Of square ones...

There have been many square ones. There will be many more, I hope. I recently found this on my shelf - well I say found - I knew it was there... but I took it out, looked, read, remembered.

The Sinclair ZX81 for me was the start of what I do now. Early eighties computing involved a membrane keyboard, just about enough memory to write something functional before spilling into screen RAM - with games you could stop while loading and look through, and possibly even re write yourself (seriously - 1K RAM, 8K ROM, think about that). It was a world of old humming black and white TV sets for me, with fizzing resolution, and a long pause when you pressed New Line. It was a beginning. My beginning with this fascination that still plagues me.

Looking back now with the wisdom of a few years under my belt, this was the right book to come with the small black hot cheese wedge. Unlike the Sinclair Spectrum Manual (in a less fetching Orange, but in a similar graphical theme) it tackled important things, and didn't go with the easy win of games. Here you had tackled issues such as how DIMensions (flat arrays) are actually stored, the limitations of strong typing and how things are stored - sign and mantissa, nuts and bolts, and practical maths like how to plot points around a circle using Cosign... and a rather heavily thumbed page with pencil scribblings of a small boy charting the screen as its extensive 63x43 pixel points or 41x21 rows and columns.

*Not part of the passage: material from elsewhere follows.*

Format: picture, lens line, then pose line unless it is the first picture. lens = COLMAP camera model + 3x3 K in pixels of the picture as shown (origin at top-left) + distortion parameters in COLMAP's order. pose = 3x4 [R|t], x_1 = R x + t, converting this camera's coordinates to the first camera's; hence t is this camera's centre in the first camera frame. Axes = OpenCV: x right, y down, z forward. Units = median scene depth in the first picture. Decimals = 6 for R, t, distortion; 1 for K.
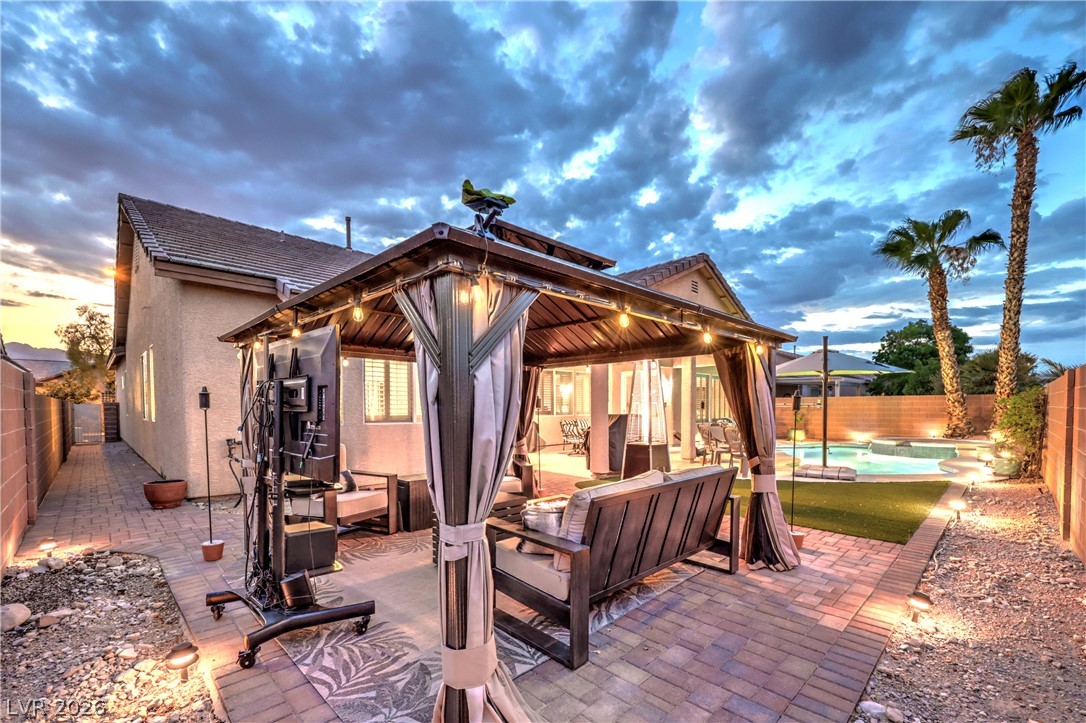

The instruction manual is one of a military or utilitarian feel... it instructs - and thus I learnt, slowly, quietly to the buzz of the ancient giant, smelly, glowing back television set after a day at the brain factory... Primary School.

Here is a short extract from Chapter 21 to give you an idea of how it read:

To make sure this happens, the string that is being assigned to is cut off on the right if it is too long, or filled out with spaces and cut if it is too short - this is called Procrustean assignment after the inn-keeper Procrustes who used to make sure that his guests fitted the bed by either stretching them out on a rack or cutting their feet off.

If you now try:

LET A$()="COR BLIMEY"
&
PRINT A$;"."

... so very fine, so very very me.

If you fancy a little peruse with the proviso you are at primary school, and computers, well Pong Consoles where pretty much incredible things of wonder... you can check it out online 'Sinclair ZX81 BASIC programming'.